Die zweite Richtlinie (ABlEU L 2025/1) regelt die Bedingungen für die Sanierung und Abwicklung von Versicherungs- und Rückversicherungsunternehmen. Diese Richtlinie sieht in Art. 66 Abs. 1 Verschwiegenheitspflichten für sämtliche Beteiligten vor, darunter auch den Abschlussprüfer (Art. 66 Abs. 1 Buchst. f). Art. 66 Abs. 2 stellt darüber hinaus sicher, dass der Abschlussprüfer ihm von der Aufsichts- oder Abwicklungsbehörde übermittelte vertrauliche Informationen nicht an andere Personen oder Behörden weitergibt. Ausnahmen davon sind etwa dann vorgesehen,

–              wenn die Offenlegung in Ausübung der jeweiligen Tätigkeiten nach dieser Richtlinie erfolgt (Abs. 2 Unterabs. 1 a)

–              oder in zusammengefasster/kollektiver Form geschieht, die einzelne Versicherungs- oder Rückversicherungsunternehmen nicht erkennen lassen (Abs. 2 Unterabs. 1 b)

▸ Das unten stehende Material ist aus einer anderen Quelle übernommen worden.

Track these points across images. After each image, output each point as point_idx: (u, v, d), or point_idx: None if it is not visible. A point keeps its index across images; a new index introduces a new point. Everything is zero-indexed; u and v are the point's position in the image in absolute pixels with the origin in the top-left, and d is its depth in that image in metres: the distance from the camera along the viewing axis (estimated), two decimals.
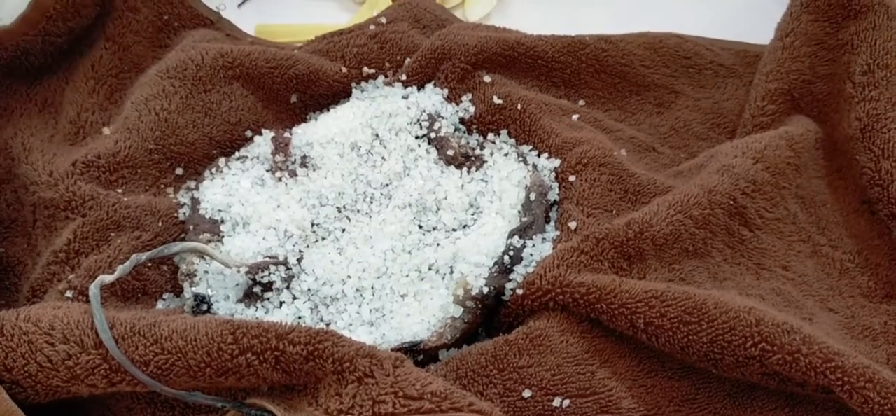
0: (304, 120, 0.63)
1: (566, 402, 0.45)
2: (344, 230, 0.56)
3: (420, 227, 0.56)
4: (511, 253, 0.52)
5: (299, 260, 0.53)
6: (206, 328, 0.42)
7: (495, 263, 0.52)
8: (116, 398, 0.45)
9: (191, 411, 0.45)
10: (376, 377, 0.39)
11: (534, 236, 0.54)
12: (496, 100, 0.61)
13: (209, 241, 0.53)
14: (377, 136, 0.60)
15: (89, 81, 0.60)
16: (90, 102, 0.60)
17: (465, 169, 0.59)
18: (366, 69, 0.64)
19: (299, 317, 0.50)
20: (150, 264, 0.52)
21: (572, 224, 0.54)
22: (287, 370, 0.41)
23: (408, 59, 0.64)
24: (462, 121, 0.62)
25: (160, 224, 0.54)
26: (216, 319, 0.43)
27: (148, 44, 0.64)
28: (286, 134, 0.59)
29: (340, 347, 0.41)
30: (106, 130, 0.58)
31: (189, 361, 0.41)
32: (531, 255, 0.53)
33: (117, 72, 0.62)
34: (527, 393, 0.46)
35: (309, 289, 0.51)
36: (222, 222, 0.54)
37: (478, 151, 0.60)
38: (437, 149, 0.60)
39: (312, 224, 0.55)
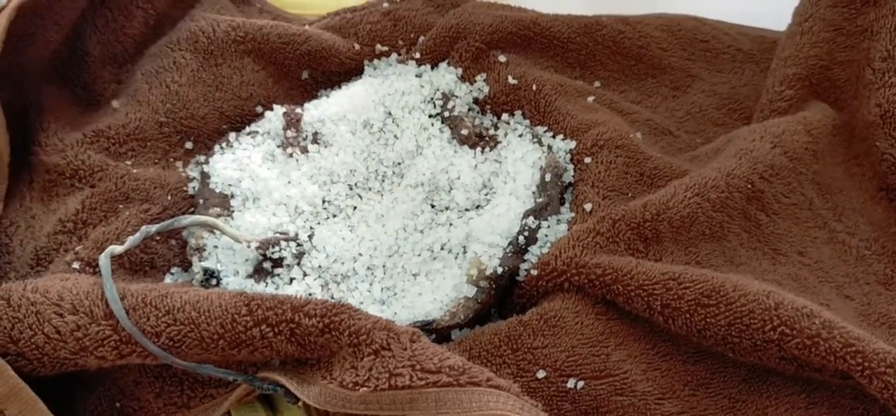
0: (316, 97, 0.62)
1: (580, 383, 0.45)
2: (355, 208, 0.55)
3: (432, 206, 0.55)
4: (526, 234, 0.51)
5: (310, 237, 0.52)
6: (220, 300, 0.41)
7: (510, 243, 0.51)
8: (123, 372, 0.45)
9: (199, 385, 0.45)
10: (393, 349, 0.39)
11: (549, 217, 0.53)
12: (511, 80, 0.60)
13: (219, 215, 0.52)
14: (390, 114, 0.59)
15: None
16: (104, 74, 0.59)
17: (478, 149, 0.58)
18: (379, 47, 0.63)
19: (310, 294, 0.50)
20: (158, 238, 0.51)
21: (588, 206, 0.53)
22: (302, 343, 0.41)
23: (422, 38, 0.63)
24: (476, 101, 0.61)
25: (169, 198, 0.54)
26: (230, 291, 0.42)
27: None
28: (298, 110, 0.58)
29: (357, 320, 0.40)
30: (115, 103, 0.57)
31: (202, 332, 0.41)
32: (546, 236, 0.52)
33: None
34: (541, 374, 0.45)
35: (319, 266, 0.51)
36: (232, 196, 0.53)
37: (492, 132, 0.59)
38: (451, 128, 0.59)
39: (323, 201, 0.55)
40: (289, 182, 0.55)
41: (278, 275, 0.50)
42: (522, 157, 0.56)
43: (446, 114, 0.59)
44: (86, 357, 0.42)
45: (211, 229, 0.50)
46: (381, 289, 0.51)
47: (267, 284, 0.50)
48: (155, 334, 0.41)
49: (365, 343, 0.39)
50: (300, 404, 0.42)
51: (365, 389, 0.38)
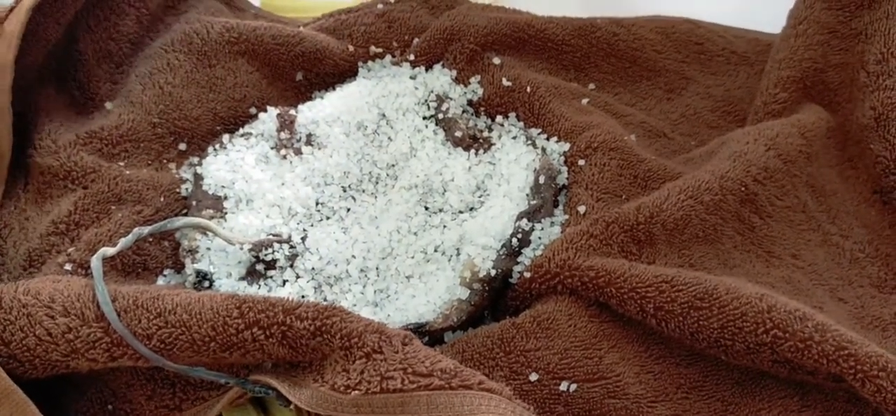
0: (310, 98, 0.62)
1: (573, 386, 0.45)
2: (349, 210, 0.55)
3: (426, 208, 0.55)
4: (519, 236, 0.51)
5: (303, 239, 0.52)
6: (212, 302, 0.41)
7: (503, 245, 0.51)
8: (115, 375, 0.45)
9: (191, 387, 0.44)
10: (385, 353, 0.39)
11: (542, 220, 0.53)
12: (505, 82, 0.60)
13: (212, 217, 0.52)
14: (384, 116, 0.59)
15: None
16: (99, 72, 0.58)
17: (472, 151, 0.58)
18: (373, 48, 0.63)
19: (303, 296, 0.50)
20: (151, 240, 0.51)
21: (581, 208, 0.53)
22: (293, 346, 0.40)
23: (416, 39, 0.63)
24: (470, 103, 0.61)
25: (162, 199, 0.53)
26: (222, 293, 0.42)
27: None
28: (292, 111, 0.58)
29: (349, 323, 0.40)
30: (109, 105, 0.57)
31: (193, 335, 0.40)
32: (540, 238, 0.52)
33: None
34: (533, 377, 0.45)
35: (313, 268, 0.51)
36: (226, 198, 0.53)
37: (486, 134, 0.59)
38: (445, 130, 0.59)
39: (317, 203, 0.55)
40: (282, 184, 0.54)
41: (271, 277, 0.50)
42: (516, 159, 0.56)
43: (440, 116, 0.59)
44: (77, 359, 0.42)
45: (204, 230, 0.50)
46: (374, 291, 0.51)
47: (260, 286, 0.50)
48: (146, 337, 0.41)
49: (357, 346, 0.39)
50: (292, 407, 0.42)
51: (356, 392, 0.38)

–              oder wenn die Behörde bzw. das Unternehmen vorher zugestimmt haben (Abs. 2 Unterabs. 1 c).

Für Verstöße sollen die Mitgliedstaaten zivilrechtliche Haftungsregelungen vorsehen (Abs. 2 Unterabs. 4). Nach dem Verständnis der WPK sind die Regelungen als Spezialregelungen zu Art. 23 EU-Abschlussprüferrichtlinie (Verschwiegenheitspflicht und Berufsgeheimnis) sowie Art. 7 und 12 der EU-Abschlussprüferverordnung (Meldepflichten an Behörden) zu verstehen. Sie sollen die Kommunikation zwischen den in die Beaufsichtigung der Versicherungsbranche eingebundenen Behörden, Ministerien, anderen Stellen aus nationaler wie EU-Ebene als auch dem Abschlussprüfer sicherstellen (so auch Art. 66 Abs. 4). Der Abschlussprüfer ist zwar bereits nach den Art. 7 und 12 AP-VO dazu verpflichtet, über Unregelmäßigkeiten und weitere bestimmte Sachverhalte zu berichten. Nach dem Verständnis der WPK soll die Kommunikation nach den vorgesehenen Änderungen der Solvabilität II-Richtlinie aber wohl weitgehender sein, etwa die Berichterstattung über allgemeine Branchenrisiken.